● Prompt: Lay out the records as a Markdown table with the columns Number and Record line, starting with the line that contains "## 下一秒,原地还是跨步" and going on through the line that contains "Apocalypto!". Leave out blank lines.

● Task input:

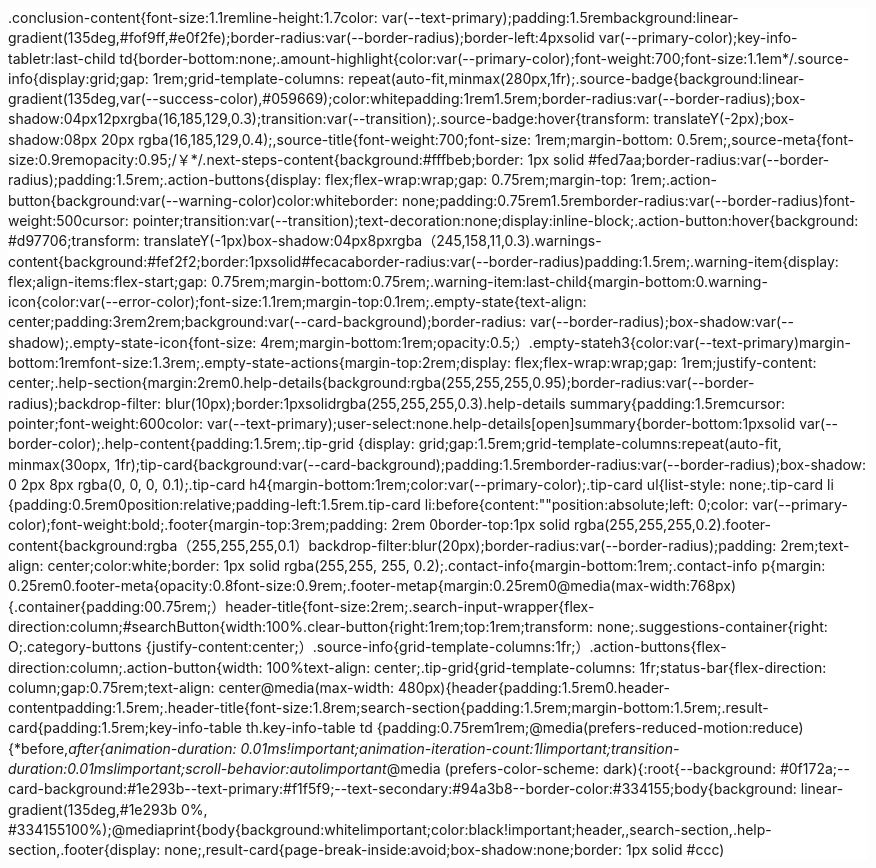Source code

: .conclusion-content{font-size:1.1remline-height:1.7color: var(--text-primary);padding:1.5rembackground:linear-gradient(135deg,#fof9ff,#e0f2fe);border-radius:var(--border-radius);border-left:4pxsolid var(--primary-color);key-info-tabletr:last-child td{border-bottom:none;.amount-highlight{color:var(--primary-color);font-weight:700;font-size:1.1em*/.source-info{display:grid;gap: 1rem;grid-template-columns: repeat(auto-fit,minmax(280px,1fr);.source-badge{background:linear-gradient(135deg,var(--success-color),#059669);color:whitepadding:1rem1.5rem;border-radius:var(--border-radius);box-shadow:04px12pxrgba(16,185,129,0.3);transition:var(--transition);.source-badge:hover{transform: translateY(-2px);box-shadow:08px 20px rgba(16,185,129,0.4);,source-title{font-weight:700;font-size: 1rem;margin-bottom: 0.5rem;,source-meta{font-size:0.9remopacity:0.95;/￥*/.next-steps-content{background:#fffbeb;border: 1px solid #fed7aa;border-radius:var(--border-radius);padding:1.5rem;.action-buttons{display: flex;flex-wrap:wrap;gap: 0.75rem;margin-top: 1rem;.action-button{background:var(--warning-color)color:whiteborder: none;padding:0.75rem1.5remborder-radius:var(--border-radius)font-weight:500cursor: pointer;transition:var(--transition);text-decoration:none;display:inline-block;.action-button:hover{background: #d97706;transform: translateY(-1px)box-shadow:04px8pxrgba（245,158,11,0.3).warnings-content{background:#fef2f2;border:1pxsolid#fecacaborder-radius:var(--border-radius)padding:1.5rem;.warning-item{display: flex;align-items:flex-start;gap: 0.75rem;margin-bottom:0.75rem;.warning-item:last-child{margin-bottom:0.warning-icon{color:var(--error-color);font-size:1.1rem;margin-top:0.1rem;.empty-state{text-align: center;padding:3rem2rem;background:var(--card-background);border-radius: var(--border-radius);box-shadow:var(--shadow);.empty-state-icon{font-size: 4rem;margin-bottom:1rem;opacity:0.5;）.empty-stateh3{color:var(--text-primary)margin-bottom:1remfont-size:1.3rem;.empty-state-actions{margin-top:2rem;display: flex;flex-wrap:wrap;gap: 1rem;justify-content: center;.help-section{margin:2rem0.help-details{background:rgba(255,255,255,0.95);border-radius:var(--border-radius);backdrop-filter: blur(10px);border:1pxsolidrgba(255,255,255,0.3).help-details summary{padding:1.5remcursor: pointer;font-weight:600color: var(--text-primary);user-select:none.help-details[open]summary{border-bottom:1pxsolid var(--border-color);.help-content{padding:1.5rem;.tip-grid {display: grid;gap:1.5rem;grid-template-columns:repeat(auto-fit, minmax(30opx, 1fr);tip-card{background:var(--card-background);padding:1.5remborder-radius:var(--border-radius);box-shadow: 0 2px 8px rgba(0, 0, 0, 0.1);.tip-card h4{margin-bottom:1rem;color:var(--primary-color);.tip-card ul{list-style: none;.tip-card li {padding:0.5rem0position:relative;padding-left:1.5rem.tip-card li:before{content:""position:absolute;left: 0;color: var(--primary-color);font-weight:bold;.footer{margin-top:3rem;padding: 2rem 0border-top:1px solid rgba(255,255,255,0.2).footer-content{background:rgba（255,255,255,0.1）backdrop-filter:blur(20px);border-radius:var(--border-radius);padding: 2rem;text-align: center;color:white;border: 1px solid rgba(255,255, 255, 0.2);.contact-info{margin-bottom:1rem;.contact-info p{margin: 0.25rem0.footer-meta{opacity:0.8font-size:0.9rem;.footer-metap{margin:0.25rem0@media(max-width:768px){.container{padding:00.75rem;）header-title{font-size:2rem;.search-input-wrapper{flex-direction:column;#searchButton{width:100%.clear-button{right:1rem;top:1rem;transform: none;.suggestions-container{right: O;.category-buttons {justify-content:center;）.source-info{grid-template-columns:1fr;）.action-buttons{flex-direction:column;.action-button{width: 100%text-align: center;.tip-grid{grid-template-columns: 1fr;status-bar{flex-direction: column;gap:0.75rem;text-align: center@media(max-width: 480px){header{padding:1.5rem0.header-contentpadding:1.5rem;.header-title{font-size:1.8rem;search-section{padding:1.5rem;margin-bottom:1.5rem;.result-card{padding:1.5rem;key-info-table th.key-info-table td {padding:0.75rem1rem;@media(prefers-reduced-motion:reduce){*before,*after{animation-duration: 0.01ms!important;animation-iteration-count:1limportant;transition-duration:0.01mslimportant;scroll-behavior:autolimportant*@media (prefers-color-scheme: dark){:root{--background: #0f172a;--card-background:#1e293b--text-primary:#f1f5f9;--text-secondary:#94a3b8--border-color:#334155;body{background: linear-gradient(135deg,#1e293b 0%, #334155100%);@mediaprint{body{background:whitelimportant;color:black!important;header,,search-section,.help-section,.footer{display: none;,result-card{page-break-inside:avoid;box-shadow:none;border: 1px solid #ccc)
--
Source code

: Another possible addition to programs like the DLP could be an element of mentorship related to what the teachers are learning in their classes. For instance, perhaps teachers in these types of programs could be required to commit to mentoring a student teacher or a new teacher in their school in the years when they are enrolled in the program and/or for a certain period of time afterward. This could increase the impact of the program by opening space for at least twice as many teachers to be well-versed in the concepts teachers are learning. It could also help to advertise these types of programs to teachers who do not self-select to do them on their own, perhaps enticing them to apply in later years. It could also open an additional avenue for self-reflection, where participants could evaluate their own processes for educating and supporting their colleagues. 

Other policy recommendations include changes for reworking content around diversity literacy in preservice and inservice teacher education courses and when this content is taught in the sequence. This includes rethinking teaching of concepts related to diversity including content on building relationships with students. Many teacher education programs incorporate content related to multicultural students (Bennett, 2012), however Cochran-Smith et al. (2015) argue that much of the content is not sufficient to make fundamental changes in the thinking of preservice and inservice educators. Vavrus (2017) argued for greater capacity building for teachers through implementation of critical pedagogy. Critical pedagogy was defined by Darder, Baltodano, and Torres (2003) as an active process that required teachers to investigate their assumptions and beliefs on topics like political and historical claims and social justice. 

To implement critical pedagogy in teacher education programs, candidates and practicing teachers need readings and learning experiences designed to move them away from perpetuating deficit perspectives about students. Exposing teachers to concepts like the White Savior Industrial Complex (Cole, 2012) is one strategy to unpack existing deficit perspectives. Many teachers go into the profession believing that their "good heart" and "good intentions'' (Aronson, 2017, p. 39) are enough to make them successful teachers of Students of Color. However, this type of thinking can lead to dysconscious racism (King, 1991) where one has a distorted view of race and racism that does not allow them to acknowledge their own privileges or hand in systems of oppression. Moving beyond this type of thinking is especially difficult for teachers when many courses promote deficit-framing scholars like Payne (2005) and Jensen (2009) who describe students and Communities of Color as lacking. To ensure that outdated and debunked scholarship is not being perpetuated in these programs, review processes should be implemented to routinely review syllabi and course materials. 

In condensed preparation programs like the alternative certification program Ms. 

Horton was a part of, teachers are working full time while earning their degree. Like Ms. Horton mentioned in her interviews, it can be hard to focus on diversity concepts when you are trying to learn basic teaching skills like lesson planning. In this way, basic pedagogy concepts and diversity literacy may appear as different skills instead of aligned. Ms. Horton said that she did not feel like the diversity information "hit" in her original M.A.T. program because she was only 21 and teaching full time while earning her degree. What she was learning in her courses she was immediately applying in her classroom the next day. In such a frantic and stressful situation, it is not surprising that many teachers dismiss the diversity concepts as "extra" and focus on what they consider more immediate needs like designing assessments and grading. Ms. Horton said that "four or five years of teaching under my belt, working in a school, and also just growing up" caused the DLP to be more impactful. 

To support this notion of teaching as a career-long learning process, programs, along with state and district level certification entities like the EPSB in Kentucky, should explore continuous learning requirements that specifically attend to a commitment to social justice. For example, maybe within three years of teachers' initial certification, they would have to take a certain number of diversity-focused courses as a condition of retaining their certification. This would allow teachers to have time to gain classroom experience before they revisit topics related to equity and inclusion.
---
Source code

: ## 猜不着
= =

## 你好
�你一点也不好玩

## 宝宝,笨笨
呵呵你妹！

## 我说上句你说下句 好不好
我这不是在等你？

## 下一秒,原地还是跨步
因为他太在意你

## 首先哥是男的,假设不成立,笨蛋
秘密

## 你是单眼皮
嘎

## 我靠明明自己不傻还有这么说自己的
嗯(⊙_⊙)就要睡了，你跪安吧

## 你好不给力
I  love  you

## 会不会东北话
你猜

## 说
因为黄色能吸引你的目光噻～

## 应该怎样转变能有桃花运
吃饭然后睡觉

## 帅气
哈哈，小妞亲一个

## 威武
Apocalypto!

● Answer for this exercise:
| Number | Record line |
|---|---|
| 1 | ## 下一秒,原地还是跨步 |
| 2 | 因为他太在意你 |
| 3 | ## 首先哥是男的,假设不成立,笨蛋 |
| 4 | 秘密 |
| 5 | ## 你是单眼皮 |
| 6 | 嘎 |
| 7 | ## 我靠明明自己不傻还有这么说自己的 |
| 8 | 嗯(⊙_⊙)就要睡了，你跪安吧 |
| 9 | ## 你好不给力 |
| 10 | I  love  you |
| 11 | ## 会不会东北话 |
| 12 | 你猜 |
| 13 | ## 说 |
| 14 | 因为黄色能吸引你的目光噻～ |
| 15 | ## 应该怎样转变能有桃花运 |
| 16 | 吃饭然后睡觉 |
| 17 | ## 帅气 |
| 18 | 哈哈，小妞亲一个 |
| 19 | ## 威武 |
| 20 | Apocalypto! |